━━━━━ Aangeleverd fragment ━━━━━

4.5.De rechtbank is van oordeel dat het beroep van eisers op de disculpatiegrond moet worden verworpen. Uit het feit dat [X] de tweede hypotheek ten behoeve van zichzelf heeft gevestigd zolang zij uit hoofde van artikel 40 van de Invorderingswet aansprakelijk kan worden gesteld, blijkt juist dat zij er rekening mee hield dat zij aansprakelijk zou worden gesteld voor onbetaald gebleven vennootschapsbelastingschulden van [A]en dat zij heeft geprobeerd zichzelf te vrijwaren in plaats van zich ervan te vergewissen dat [C] niet alleen in staat maar ook bereid was om de fiscale verplichtingen van [A]na te komen. Gelet daarop en mede in beschouwing nemende de gang van zaken rond de aankoop en levering van de zwaar verhypothekeerde appartementsrechten en van de aandelenverkoop op dezelfde dag, kan niet worden gezegd dat [X] niet heeft beseft dat op onverantwoorde wijze afbreuk werd gedaan aan de verhaalsmogelijkheden voor verweerder.

━━━━━

▶ [Opdracht a] Neem alle records hieronder woordelijk over en laat de afbeeldingen daarbij weg.
Het fragment en de records staan volledig los van elkaar.

━━━━━ Te onderzoeken records ━━━━━

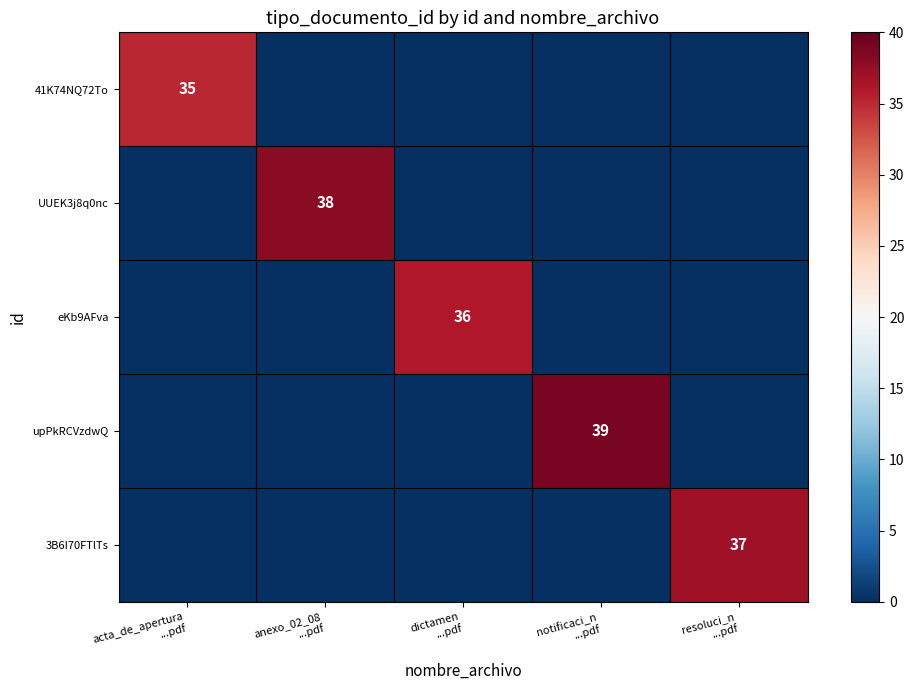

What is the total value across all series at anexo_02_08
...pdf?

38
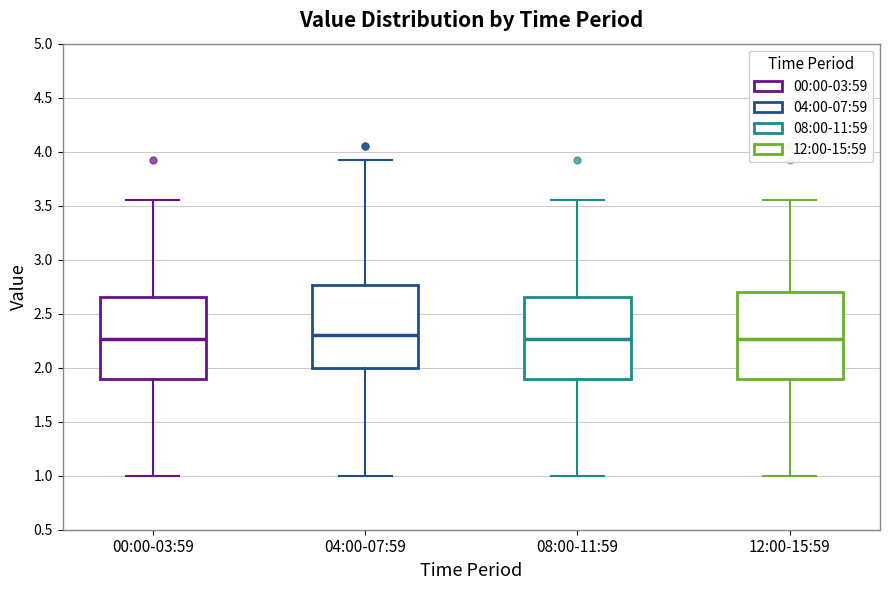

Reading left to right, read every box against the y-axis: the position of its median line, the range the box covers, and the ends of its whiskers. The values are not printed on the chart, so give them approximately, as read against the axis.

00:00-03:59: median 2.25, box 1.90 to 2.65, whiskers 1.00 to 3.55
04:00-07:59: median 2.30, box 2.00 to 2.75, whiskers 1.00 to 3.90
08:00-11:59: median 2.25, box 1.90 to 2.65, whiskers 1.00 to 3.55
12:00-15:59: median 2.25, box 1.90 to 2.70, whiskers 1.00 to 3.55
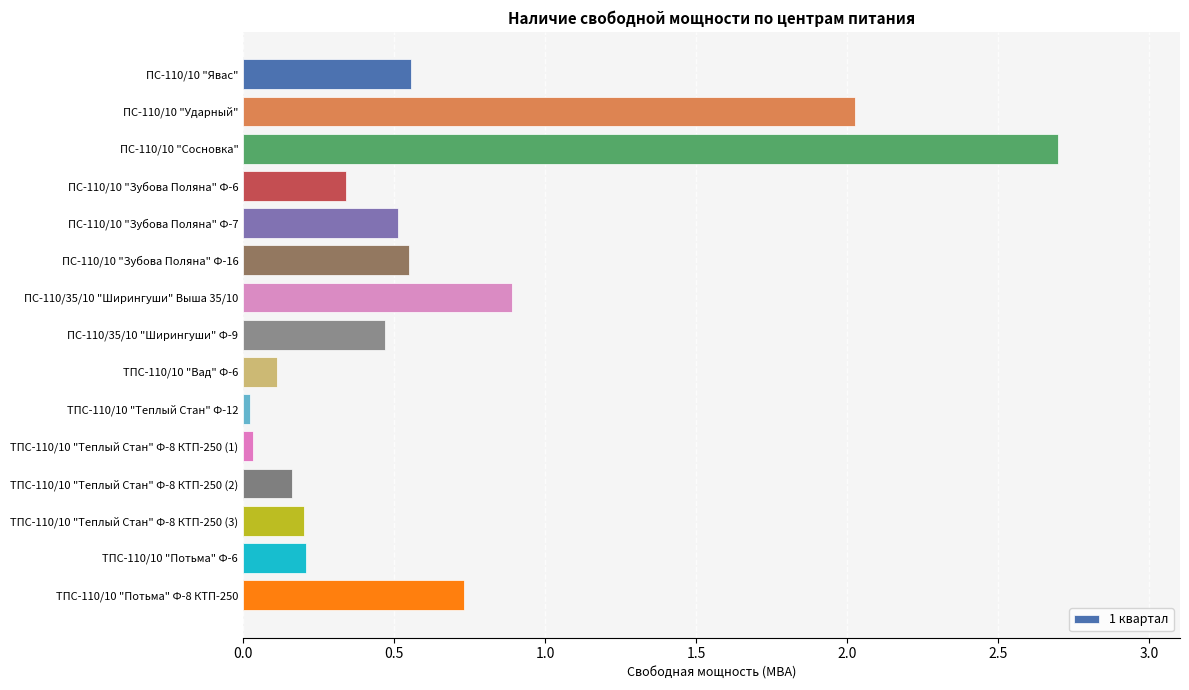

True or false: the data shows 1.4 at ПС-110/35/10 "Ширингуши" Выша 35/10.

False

━━━━━

▶ [Opdracht b]
Beantwoord kort deze vragen over het fragment:
(i) Op grond van welk artikel van welke wet kan [X] aansprakelijk worden gesteld?
(ii) Voor welk soort onbetaald gebleven schulden van [A] hield [X] rekening met aansprakelijkheid?
(iii) Welke verkoop vond plaats op dezelfde dag als de aankoop en levering van de appartementsrechten?

▶ [Uitgewerkte oplossing a]
What is the total value across all series at anexo_02_08
...pdf?

38

Reading left to right, read every box against the y-axis: the position of its median line, the range the box covers, and the ends of its whiskers. The values are not printed on the chart, so give them approximately, as read against the axis.

00:00-03:59: median 2.25, box 1.90 to 2.65, whiskers 1.00 to 3.55
04:00-07:59: median 2.30, box 2.00 to 2.75, whiskers 1.00 to 3.90
08:00-11:59: median 2.25, box 1.90 to 2.65, whiskers 1.00 to 3.55
12:00-15:59: median 2.25, box 1.90 to 2.70, whiskers 1.00 to 3.55

True or false: the data shows 1.4 at ПС-110/35/10 "Ширингуши" Выша 35/10.

False

▶ [Uitgewerkte oplossing b]
(i) Artikel 40 van de Invorderingswet.
(ii) Vennootschapsbelastingschulden.
(iii) De aandelenverkoop.